A garota me serviu biscoitos para acompanhar o chá... E então a contei sobre minha vida passada.

Conversamos por um grande tempo, mas havia chegado a hora de reencarnar. A garota parecia grandemente triste com a despedida, eu também de certa forma me senti desconfortável, era como se tivéssemos formado uma amizade de boteco e outra coisa me chamava bastante atenção.

Não importava como a olhasse, era impossível acreditar que aquela garota era uma guardiã com mais de 20.000 anos. Recusava-me a aceitar essa ideia absurda; para mim, ela parecia ter apenas os seus 16 a 17 anos em termos de aparência e porte físico, exceto por uma mentalidade um pouco mais madura em alguns pontos.

Hesitante, me preparei para reencarnar. A garota estendeu as mãos para o alto e uma tempestade colossal surgiu, com tons de carmesim e purpura, abrindo rachaduras no chão e balançando toda a plataforma. Era possível ver todo aquele espaço vazio, estava repleto de das duas cores que se juntavam em um único ponto.

Um portal nebuloso imenso apareceu no alto da nossa frente, a pressão daquilo era enorme.

A garota, então com a outra mão, me fez levitar e me levou adiante do portal. Visivelmente, ela estava ficando enfraquecida, quando olhou para mim e exclamou:

- Vai rápido! Abrir uma fenda nesta dimensão consome muito de mim. Se demorar, vou ficar exausta e a fenda fechará. Você terá que esperar pelo menos 500.000 anos até recuperar minha energia novamente! - gritou ela, sustentando o portal aberto.
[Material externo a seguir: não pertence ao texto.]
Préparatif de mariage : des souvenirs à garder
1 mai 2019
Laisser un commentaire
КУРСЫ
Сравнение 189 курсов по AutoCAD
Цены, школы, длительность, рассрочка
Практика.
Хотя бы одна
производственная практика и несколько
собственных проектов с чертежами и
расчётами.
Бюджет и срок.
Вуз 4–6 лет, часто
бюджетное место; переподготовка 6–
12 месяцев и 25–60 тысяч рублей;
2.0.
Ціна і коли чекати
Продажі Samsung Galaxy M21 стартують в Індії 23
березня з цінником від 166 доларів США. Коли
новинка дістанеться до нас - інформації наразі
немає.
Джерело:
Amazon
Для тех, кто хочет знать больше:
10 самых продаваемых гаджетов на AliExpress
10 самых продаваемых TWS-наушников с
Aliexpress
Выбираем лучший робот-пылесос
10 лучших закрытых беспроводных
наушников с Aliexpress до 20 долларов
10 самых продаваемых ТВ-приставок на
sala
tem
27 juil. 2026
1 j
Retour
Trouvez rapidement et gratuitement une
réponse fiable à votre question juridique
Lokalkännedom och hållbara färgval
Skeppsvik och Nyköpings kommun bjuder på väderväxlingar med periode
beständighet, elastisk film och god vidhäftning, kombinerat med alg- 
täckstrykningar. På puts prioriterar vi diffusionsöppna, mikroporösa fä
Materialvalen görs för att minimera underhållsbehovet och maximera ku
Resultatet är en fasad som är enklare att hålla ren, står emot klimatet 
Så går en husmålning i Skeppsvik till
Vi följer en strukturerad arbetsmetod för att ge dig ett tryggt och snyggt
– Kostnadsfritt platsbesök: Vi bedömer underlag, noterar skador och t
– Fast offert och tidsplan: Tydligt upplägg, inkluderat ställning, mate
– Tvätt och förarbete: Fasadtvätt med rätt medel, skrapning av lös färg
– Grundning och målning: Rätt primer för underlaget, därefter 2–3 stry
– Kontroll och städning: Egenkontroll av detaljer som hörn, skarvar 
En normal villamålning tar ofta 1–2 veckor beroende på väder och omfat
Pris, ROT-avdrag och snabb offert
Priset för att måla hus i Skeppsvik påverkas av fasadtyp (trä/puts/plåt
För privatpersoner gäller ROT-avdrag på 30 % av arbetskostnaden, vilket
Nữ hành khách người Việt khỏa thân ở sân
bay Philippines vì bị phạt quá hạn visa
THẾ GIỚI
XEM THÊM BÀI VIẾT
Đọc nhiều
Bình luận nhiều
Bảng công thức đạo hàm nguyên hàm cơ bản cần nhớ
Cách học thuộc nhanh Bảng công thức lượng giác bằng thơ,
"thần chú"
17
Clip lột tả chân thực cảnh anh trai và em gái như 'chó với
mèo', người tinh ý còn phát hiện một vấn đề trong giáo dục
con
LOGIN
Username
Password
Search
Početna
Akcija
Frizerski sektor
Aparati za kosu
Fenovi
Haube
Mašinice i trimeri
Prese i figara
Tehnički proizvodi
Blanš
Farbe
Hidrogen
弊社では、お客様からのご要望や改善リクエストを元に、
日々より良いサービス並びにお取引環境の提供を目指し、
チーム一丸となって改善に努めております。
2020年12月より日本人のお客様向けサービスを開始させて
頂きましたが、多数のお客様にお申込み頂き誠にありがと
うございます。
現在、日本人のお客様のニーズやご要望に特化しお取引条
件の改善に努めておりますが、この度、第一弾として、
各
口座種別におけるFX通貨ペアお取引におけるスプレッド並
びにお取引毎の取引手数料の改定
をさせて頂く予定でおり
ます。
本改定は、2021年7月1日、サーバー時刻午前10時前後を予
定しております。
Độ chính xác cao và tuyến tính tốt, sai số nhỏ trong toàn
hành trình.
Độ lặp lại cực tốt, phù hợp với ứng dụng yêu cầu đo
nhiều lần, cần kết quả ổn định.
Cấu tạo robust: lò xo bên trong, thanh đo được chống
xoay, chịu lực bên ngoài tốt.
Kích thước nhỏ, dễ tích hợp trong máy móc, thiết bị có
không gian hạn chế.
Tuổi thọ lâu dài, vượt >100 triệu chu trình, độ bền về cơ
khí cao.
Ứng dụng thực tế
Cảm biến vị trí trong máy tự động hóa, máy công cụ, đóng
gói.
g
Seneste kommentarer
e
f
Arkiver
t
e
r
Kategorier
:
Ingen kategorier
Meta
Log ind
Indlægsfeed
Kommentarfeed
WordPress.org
Me apressei em direção ao portal, mas antes de entrar, virei-me e perguntei:

- Ei, garota, qual é o seu nome? Você pode dizer para mim? mesmo que eu não vá lembrá-lo, deixe-me guardá-lo em meu espírito! -

A garota dirigiu seu olhar para mim, e em seu rosto surgiu um sorriso esplêndido, repleto de uma alegria genuína. Ela então compartilhou:

- Guardiões não possuem nomes, mas antes de me tornar uma guardiã e ser enviada para cá, costumavam me chamar de Mary Bell! -

Curiosa, ela perguntou:

- E você, qual é o seu nome? -

Respondi com um sorriso caloroso em troca:

- Bem, pelo que me lembro, meu nome é Kendrick. Mas, já que nos conhecemos, agora você pode me chamar de Kendri, e, aliás, você pode ter mais de 20.000 anos, mas para mim você ainda parece exatamente como uma pirralha hahahaha!

Concentrando-me no portal, entrei nele e exclamei:

- Então, seu nome é Mary Bell, né, pirralha... Se nos encontrarmos novamente algum dia, espero poder tomar outro chá contigo e trocar mais conversas como essa. Até mais, Mary Bell! -

Antes de desaparecer completamente no portal, olhei nos olhos dela e adicionei com sinceridade:

- E obrigado por compartilhar um pedaço do seu tempo comigo. Isso significou mais do que você imagina. Nunca me senti tão bem como me senti ao seu lado, Mary Bell. Até mais, e espero que nossos caminhos se cruzem novamente.

Então, contemplando o portal, adentrei nele em um salto. Logo após, fui teletransportado para uma espécie de espaço, repleto de falhas dimensionais, e abaixo, um gigantesco buraco que me sugou imediatamente. Após esse evento, fiquei momentaneamente desacordado. Contudo, contando minuto a minuto em minha consciência, percebi que vários meses haviam se passado. Senti uma pulsação quente e úmida, seguida por um grande frio e desconforto. Quando recuperei a consciência, estava em uma sala peculiar, totalmente medieval, com uma janela iluminando intensamente.

Ao meu redor, identifiquei três pessoas, embora minha visão estivesse prejudicada e meus membros imóveis. Diante disso, recordei-me da minha reencarnação neste mundo. Mesmo com a visão turva, deduzi que dois dos três que me cercavam eram provavelmente meus pais nesta nova vida.

"Realmente ganhei uma segunda chance, não é? Sou sortudo, devo dizer? Posso viver uma vida digna aqui, talvez? Posso ter uma família aqui? Posso ser feliz aqui?" questionava-me interiormente.

No fundo, eu estava confuso; mesmo após tudo, não conseguia acreditar. No meio dessa confusão de pensamentos, algo aconteceu.

Minha cabeça começou a latejar, minhas memórias foram se desfragmentando, até que não consegui me lembrar quase nada sobre minha vida passada. As únicas memórias que restaram foram sobre alguns aspectos básicos e também sobre Mary Bell e minha reencarnação.

Motivado a ser uma pessoa bem-sucedida, iniciei minha jornada nesse outro mundo, determinado a pisar na vida da mesma forma como ela pisou em mim, e alcançar felicidade mais uma vez.